The longstanding debate over Larry Sanger's role in the foundation of Wikipedia (covered in Signpost issues April 13, 2009, May 11, 2009, August 7, 2006 and April 2, 2007) was reignited recently when Internet entrepreneur Jason Calacanis and Sanger alleged that Jimbo Wales has downplayed Sanger's role on Wikipedia for financial motives, according to this report.
The controversy began with Calacanis stating in an interview on the Internet Evolution web radio (section starts around 19:42) that Wales was "a fraud" who erroneously claimed to be the creator of Wikipedia in order to attract funding for Wikia:
[Wales] just got a bunch of people to give him a bunch of money thinking, 'Oh, this is the guy who created Wikipedia.' Well guess what? He didn't create Wikipedia. Larry Sanger did.

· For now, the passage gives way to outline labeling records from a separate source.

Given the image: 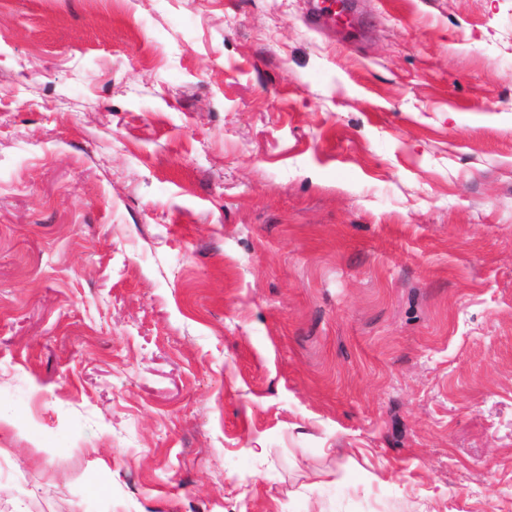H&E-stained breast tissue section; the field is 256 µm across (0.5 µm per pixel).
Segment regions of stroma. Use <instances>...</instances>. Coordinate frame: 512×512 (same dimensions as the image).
Segmentation results:
<instances>
[{
	"label": "stroma",
	"instance_id": "1",
	"mask_svg": "<svg viewBox=\"0 0 512 512\" xmlns=\"http://www.w3.org/2000/svg\"><path fill=\"white\" fill-rule=\"evenodd\" d=\"M0 0V512H512V0Z\"/></svg>",
	"mask_w": 512,
	"mask_h": 512
}]
</instances>
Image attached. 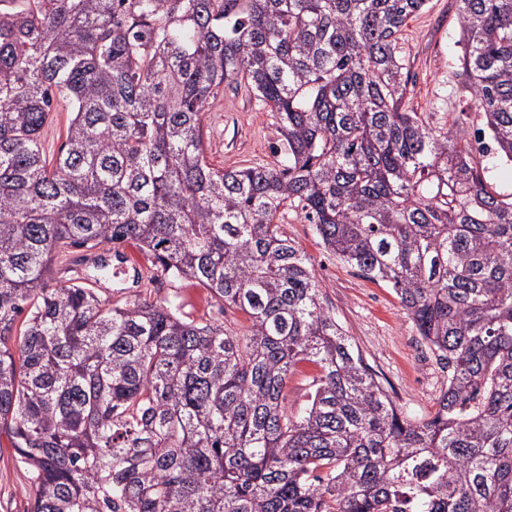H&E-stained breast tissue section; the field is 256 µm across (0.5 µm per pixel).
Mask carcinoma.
Instances as JSON below:
<instances>
[{
    "instance_id": "cac0c4a2",
    "label": "carcinoma",
    "mask_w": 512,
    "mask_h": 512,
    "mask_svg": "<svg viewBox=\"0 0 512 512\" xmlns=\"http://www.w3.org/2000/svg\"><path fill=\"white\" fill-rule=\"evenodd\" d=\"M428 4L0 0V439L27 512H512V193L408 106L402 35ZM456 4L457 75L512 163V0ZM239 80L275 161L218 169L207 107ZM285 210L393 290L447 378L432 415L377 380ZM126 244L248 326L109 303L101 256L50 287L71 249ZM67 114L62 112V105H58L57 112H52V119L41 130V142L47 159L54 158L65 142ZM317 374L314 366L308 363L300 364L296 371L288 378L283 390L284 405L288 410L296 409L304 400L310 390L312 377Z\"/></svg>"
}]
</instances>
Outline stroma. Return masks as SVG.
Segmentation results:
<instances>
[{
	"mask_svg": "<svg viewBox=\"0 0 512 512\" xmlns=\"http://www.w3.org/2000/svg\"><path fill=\"white\" fill-rule=\"evenodd\" d=\"M454 0H431L428 9L411 16L404 28L403 47L411 65L413 105L433 129L461 122L474 151H482L484 125L470 108L469 94L456 73L462 54L458 42ZM209 162L217 168H240L273 162L277 128L268 109L242 83L218 88L204 122ZM283 228L305 254L320 280L329 307L345 333L357 344L367 363L397 405L420 417L435 410L444 377L421 345L417 331L391 288L363 278L327 252L312 225L288 213ZM122 256L121 277L101 280L102 298L125 302L139 294L151 299L179 296L182 311L198 322L243 331L246 317L233 309L221 310L210 293L191 281L163 280L153 287L134 282L150 264L137 248L122 246L107 259ZM29 471L13 449L0 448V512H24Z\"/></svg>",
	"mask_w": 512,
	"mask_h": 512,
	"instance_id": "35a3bbf8",
	"label": "stroma"
}]
</instances>
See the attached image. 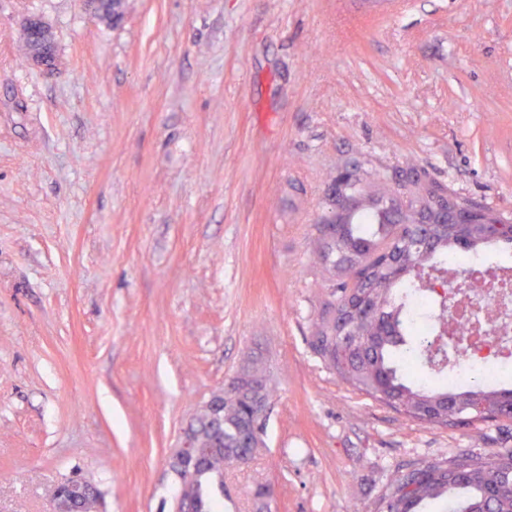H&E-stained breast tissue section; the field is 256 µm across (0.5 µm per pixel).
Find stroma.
I'll use <instances>...</instances> for the list:
<instances>
[{"label": "stroma", "instance_id": "35a3bbf8", "mask_svg": "<svg viewBox=\"0 0 512 512\" xmlns=\"http://www.w3.org/2000/svg\"><path fill=\"white\" fill-rule=\"evenodd\" d=\"M42 17L54 71L31 69ZM427 180L512 218V0H0V512L80 471L161 512L182 431L249 359L267 452L231 512H377L392 474L512 448V421L405 420L309 346L318 227L348 176ZM51 29L39 16H30L23 25V37L26 56L31 66L39 69H49L55 64V42L50 38Z\"/></svg>", "mask_w": 512, "mask_h": 512}]
</instances>
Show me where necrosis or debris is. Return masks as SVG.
<instances>
[{
	"instance_id": "necrosis-or-debris-1",
	"label": "necrosis or debris",
	"mask_w": 512,
	"mask_h": 512,
	"mask_svg": "<svg viewBox=\"0 0 512 512\" xmlns=\"http://www.w3.org/2000/svg\"><path fill=\"white\" fill-rule=\"evenodd\" d=\"M462 269L468 284L449 289L444 322L435 321L428 297H420L415 308L420 335L465 337L467 346L451 370L457 380L499 373L512 365V267L491 265L477 254L464 259Z\"/></svg>"
}]
</instances>
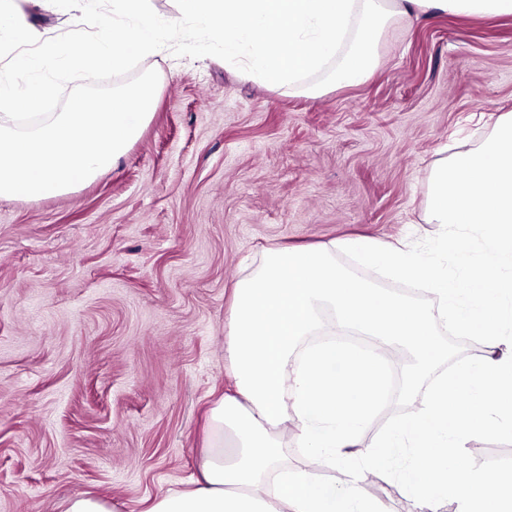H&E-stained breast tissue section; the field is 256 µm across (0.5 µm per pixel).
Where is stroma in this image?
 Instances as JSON below:
<instances>
[{
  "label": "stroma",
  "mask_w": 512,
  "mask_h": 512,
  "mask_svg": "<svg viewBox=\"0 0 512 512\" xmlns=\"http://www.w3.org/2000/svg\"><path fill=\"white\" fill-rule=\"evenodd\" d=\"M39 39L78 27L62 0H27ZM369 78L308 97L205 56L153 57L158 103L112 171L40 200L0 199V512L70 499L146 512L197 475L209 410L235 390L224 356L231 286L270 247L364 236L405 241L439 266L426 223L444 146L512 113V17L397 18ZM338 267L427 298L348 252ZM409 352L362 439L411 412ZM475 469L512 470V439L464 436ZM386 512H427L368 478Z\"/></svg>",
  "instance_id": "1"
}]
</instances>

Calacanis' outburst prompted an IE reporter to contact Sanger for comments. Sanger was Wikipedia's first employee from 2001 to 2002, during which time he proposed using the wiki software to advance Wales' encyclopedia concept. Sanger has decried his omission before; he was called co-founder as recently as 2004, but afterwards forgotten, sometimes with the help of Wales' own edits as reported by a Workbench blogger and later the New York Times. Sanger believes the motivations are financial:[1]
In 2004, at just the time when he was leaving out any mention of me in discussing the history of Wikipedia, he was starting Wikia...That's also when the star of Wikipedia really began to rise and started to enter into public consciousness. Jimmy Wales had a real financial motive to portray himself as the brains behind Wikipedia.

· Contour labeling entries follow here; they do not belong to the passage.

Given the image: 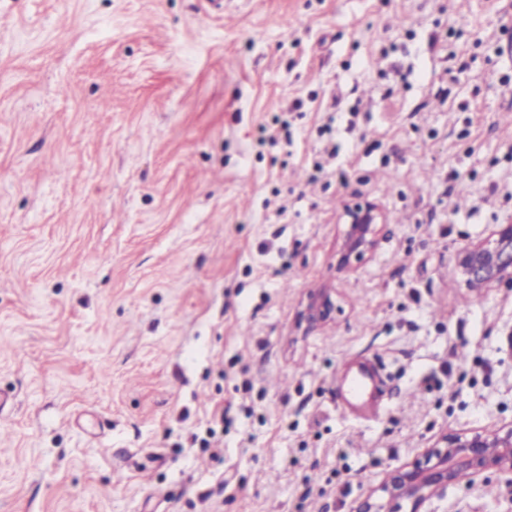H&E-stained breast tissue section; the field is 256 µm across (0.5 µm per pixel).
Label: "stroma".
<instances>
[{"label":"stroma","mask_w":512,"mask_h":512,"mask_svg":"<svg viewBox=\"0 0 512 512\" xmlns=\"http://www.w3.org/2000/svg\"><path fill=\"white\" fill-rule=\"evenodd\" d=\"M507 15L0 0V512H356L512 421V284L456 268L512 217ZM358 201L383 222L345 272ZM461 498L512 512L496 474L401 512ZM371 382L372 375L368 370L349 365L344 380L345 401L358 403L367 409L373 410L375 402L369 393Z\"/></svg>","instance_id":"obj_1"}]
</instances>
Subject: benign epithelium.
<instances>
[{"mask_svg":"<svg viewBox=\"0 0 512 512\" xmlns=\"http://www.w3.org/2000/svg\"><path fill=\"white\" fill-rule=\"evenodd\" d=\"M345 229L340 252L341 264L350 257L361 258L377 244V226L381 214L371 203H356L344 211ZM457 266L468 286L512 283V218L498 225L492 236L467 246L457 256ZM329 297L320 293L307 307V320L326 319ZM495 471L512 476V423L493 430L444 436L416 459L387 474L378 491L381 501H365L359 512H399L401 502L417 506L431 499L447 497L448 486L457 482V474L470 477V485Z\"/></svg>","mask_w":512,"mask_h":512,"instance_id":"1","label":"benign epithelium"}]
</instances>
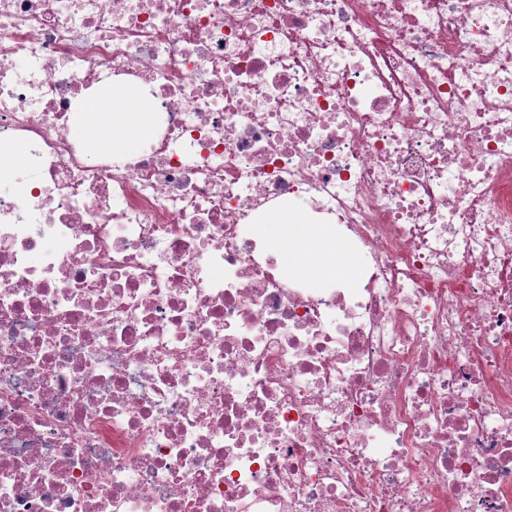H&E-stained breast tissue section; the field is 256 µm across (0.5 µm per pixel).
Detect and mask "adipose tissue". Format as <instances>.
<instances>
[{
	"label": "adipose tissue",
	"instance_id": "ef3b65f1",
	"mask_svg": "<svg viewBox=\"0 0 512 512\" xmlns=\"http://www.w3.org/2000/svg\"><path fill=\"white\" fill-rule=\"evenodd\" d=\"M84 124L96 149L111 154L136 151L154 131L152 108L134 87L96 88L85 102ZM254 232L282 245L283 264L299 265L307 278L350 281L358 275L348 250L328 248V230L321 225H303L295 210L273 212L255 225Z\"/></svg>",
	"mask_w": 512,
	"mask_h": 512
}]
</instances>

When solicited for a response, Wales stated that "I think very highly of Larry Sanger, and think that it is unfortunate that this silly debate has tended to overshadow his work." He saved his ire for Calacanis, calling him "a showman" trying to "generate easy publicity for himself."
Calacanis and Wales had had a much-publicized earlier fallout in 2006 after Wales rejected a proposal by Calacanis to introduce advertising on Wikipedia, see Signpost issue October 30, 2006. The recent comment about Sanger was made in a similar context: Asked by the interviewer why he expected his human search engine project Mahalo.com to succeed despite Wales' failure with his similar project Wikia Search, Calacanis retorted that "there is a big misconception that Jimmy Wales is some huge genius", arguing that he lacked business acumen:
[To make Wikipedia a non-profit] was the worst business decision in the history of business. Not since the Indians sold Manhattan has somebody made a stupider move in the history of business. Literally. The 11 or 12 dollars that the Indians got for Manhattan was a better deal than what Jimmy Wales did. Jimmy Wales would be a billionaire right now. Wikipedia would be worth 25 to 50 billion dollars and Jimmy Wales would own 80, 90 percent of it. He'd be in the top 50 richest people on the planet ...
Conservative U.S. talk show host Rush Limbaugh has lashed out against false information on Wikipedia, Wikiquote, and many newscasters who have relied on them as sources. Limbaugh's online blog called numerous reporters "professional scum...responsible in many ways for the deteriorating standards and quality of journalism" because they attributed unsourced quotes to him that were taken from Wikipedia. The quotes in question were first added to Wikiquote by an IP address that blogger Trapdoc traced to a computer at the law firm Patterson Belknap Webb & Tyler, as reported by The American Thinker blog. The row comes in the wake of Limbaugh's failed bid to buy the St. Louis Rams professional football team.
CNN profiled the user-created Chinese language encyclopedia Hudong this week in "It's tricky for wikis and online encyclopedias in China". Hudong was started in 2005 but already has over 3 million articles; in comparison, Chinese Wikipedia launched in 2002 but has less than 10% as many articles as Hudong.
Explaining Hudong's success compared to Wikipedia and to competitor Baidu Baike, Hudong's founder Pan Haidong said "We know the market better. That is why we can get a bigger share of it." Chinese Wikipedia had also been blocked in mainland China for most of its existence, although it is no longer blocked. The article quotes Baidu chief scientist William Chang: "There's, in fact, no reason for China to use Wikipedia, a service based 'out there'. It's very natural for China to make its own products."